Atrial fibrillation (AF) is the most common sustained cardiac arrhythmia, affecting around 2% of the population in Europe and the USA, rising to 5% in populations over the age of 65. AF is a major cause of heart failure and significantly increases the risk of stroke. The underlying mechanisms that can lead to AF are still largely unknown.
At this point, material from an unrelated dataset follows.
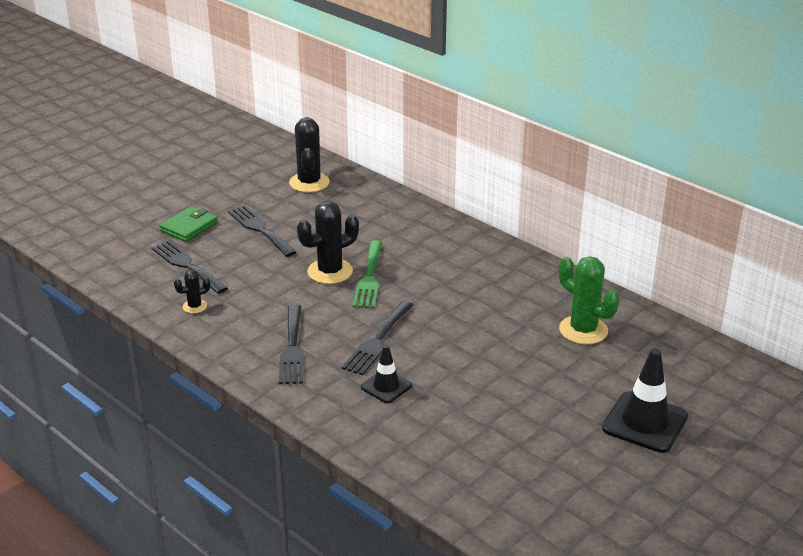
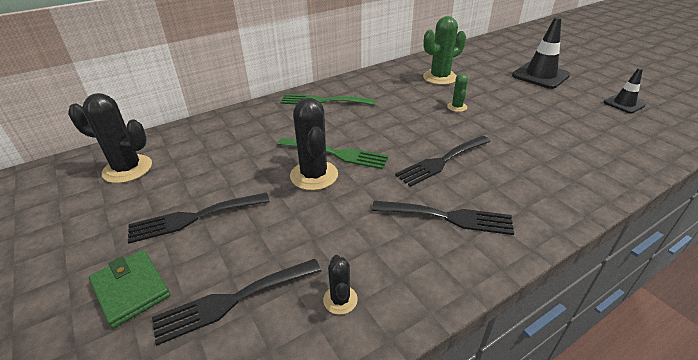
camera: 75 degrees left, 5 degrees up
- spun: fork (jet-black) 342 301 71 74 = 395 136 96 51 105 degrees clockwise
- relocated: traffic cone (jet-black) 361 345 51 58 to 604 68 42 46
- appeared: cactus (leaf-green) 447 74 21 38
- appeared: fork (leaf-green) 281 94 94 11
As a result, current pharmacological interventions used for the treatment of AF are often non-specific and can lead to an increased risk of off-target effects, including in the ventricles where they can increase the risk of potentially fatal ventricular arrhythmias.
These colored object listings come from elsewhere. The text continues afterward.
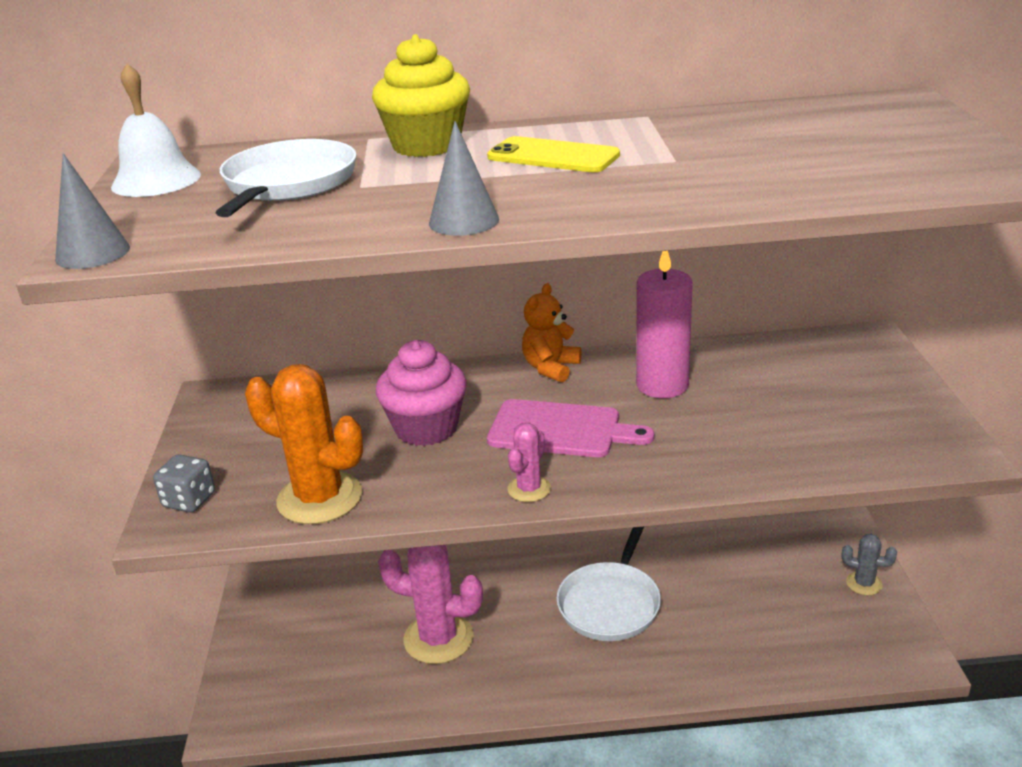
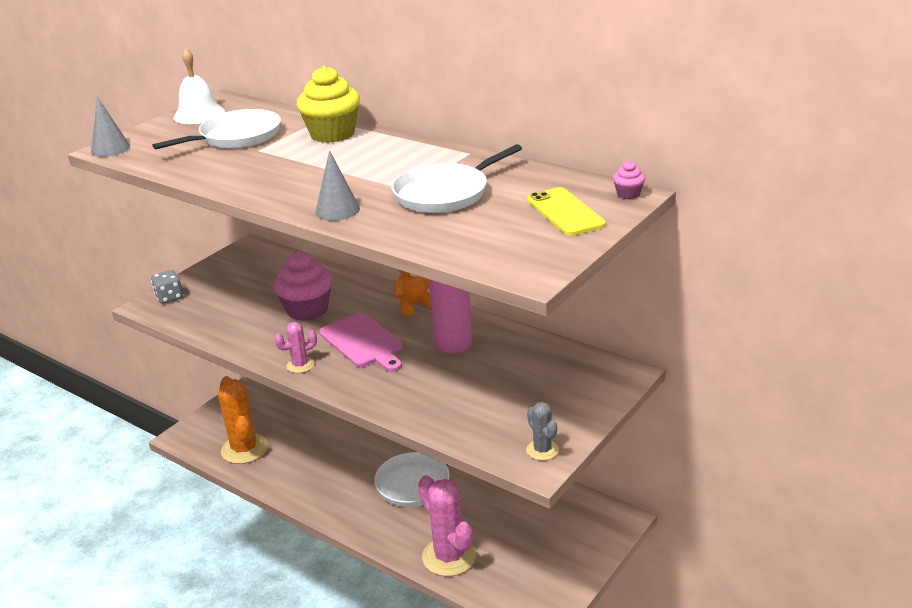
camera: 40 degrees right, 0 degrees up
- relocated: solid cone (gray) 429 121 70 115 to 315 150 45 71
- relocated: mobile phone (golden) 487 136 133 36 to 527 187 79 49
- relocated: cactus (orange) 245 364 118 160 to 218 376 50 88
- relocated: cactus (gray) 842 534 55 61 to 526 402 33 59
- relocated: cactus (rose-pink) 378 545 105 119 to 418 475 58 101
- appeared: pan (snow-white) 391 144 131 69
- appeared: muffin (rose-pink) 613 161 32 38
My research, which is supported by a grant from the British Heart Foundation, is focussed on identifying atrial specific pathways that may provide a suitable target for the development of treatments for AF without resulting in ventricular side effects. In particular, my research investigates the downstream events that occur as a result of inositol­ trisphosphate (IP3) signalling in atrial myocytes. IP3 is a calcium mobilising second messenger that acts via IP3 receptors (IP3R) on the sarcoplasmic reticulum. IP3R expression is significantly increased in patients with AF, and activation of the pathway can lead to an increase in potentially arrhythmogenic diastolic calcium release. Interestingly, expression of IP3R type 2 is at least six times greater in atrial compared to ventricular myocytes, raising the possibility that the IP3 pathway may be a suitable target for the development of atrial selective treatments.

My work involves the use of a range of techniques to investigate IP3 signalling, from the level of the whole tissue down to intracellular events and molecular interactions. This includes the use of electrophysiological patch-clamp recordings, live-cell calcium imaging, high resolution microscopy, immunocytochemistry and molecular biology.